Three partners of partnership firm (registered dealer) want to dissolve business of firm and want to cancle GST registration number. As per agreement of dissolution between partners, one partner will take over the business of firm with its assets and liabilities & business of firm will be closed with effect from date of dissolution. Following are my questions related to above situation. 1. Is partner who will take over the business liable to register himself in GST compulsorily or not ? 2. If yes than within what period he is liable to register himself in GST ? 3. Stock worth Rs. 1,12,50,000.00 will be transfer to partner upon dissolution through agreement of dissolution. Is partnership firm liable to pay tax on the same or not liable as its mere change of constitution i.e partnership firm converted into proprietorship firm?

ANSWER

Facts of the case: Three partners of partnership firm (registered dealer) want to dissolve business of firm and want to cancle GST registration number. As per agreement of dissolution between partners, one partner will take over the business of firm with its assets and liabilities. Whether partner who will take over the business liable to register himself in GST compulsorily or not ? GST liability on transfer of stock?

Law Applicable: 

SECTION 18 OF CGST ACT

(3) Where there is a change in the constitution of a registered person on account of sale, merger, demerger, amalgamation, lease or transfer of the business with the specific provisions for transfer of liabilities, the said registered person shall be allowed to transfer the input tax credit which remains unutilized in his electronic credit ledger to such sold, merged, demerged, amalgamated, leased or transferred business in such manner as may be prescribed.

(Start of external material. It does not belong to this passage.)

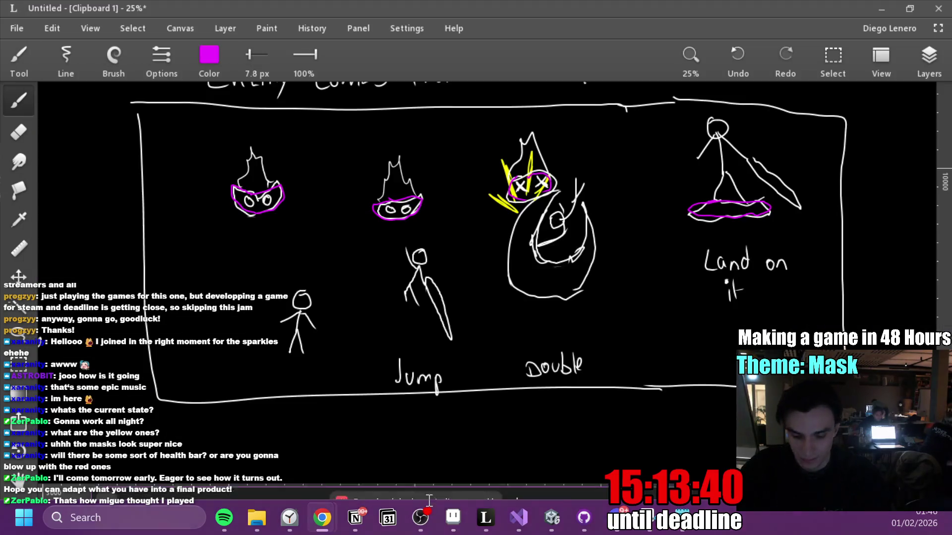
pyautogui.click(322, 517)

Notification No. 12/2017- Central Tax (Rate)

Chapter 99

Services by way of transfer of a going concern, as a whole or an independent part thereof.

Nil

Nil


Interpretation:  Section 24 of CGST Act requires compulsory registration in certain cases. There is no compulsory registration required in case of transfer of Business as per section 24 of CGST Act.

However if ITC is lying in Electronic credit ledger, then to transfer/carry forward the same you need to take registration.

In case of transfer of business as going concern unutilized ITC can be carried forward as per Section 18(3) in transferee's credit ledger by filing FORM GST ITC-02 as per Rule 41 on the basis of going concern.
The Proprietor can transfer closing stock and capital goods of business under his name without paying any GST only if the business is transferred on the concept of going concern.

As the "Service by way of transfer of going concern, as a whole or independent part thereof " is exempt under GST vide Notification No. 12/2017- Central Tax (Rate).

However, if only capital assets and stock is transferred not the business as a whole in going concern, then it will be considered as taxable supply and GST would be leviable as sale of capital goods and stock.

Conclusion: 
No compulsory registration is required. However, If there is ITC lying in balance then take registration.
No tax liability, if business is transferred as going concern with all assets and liabilities.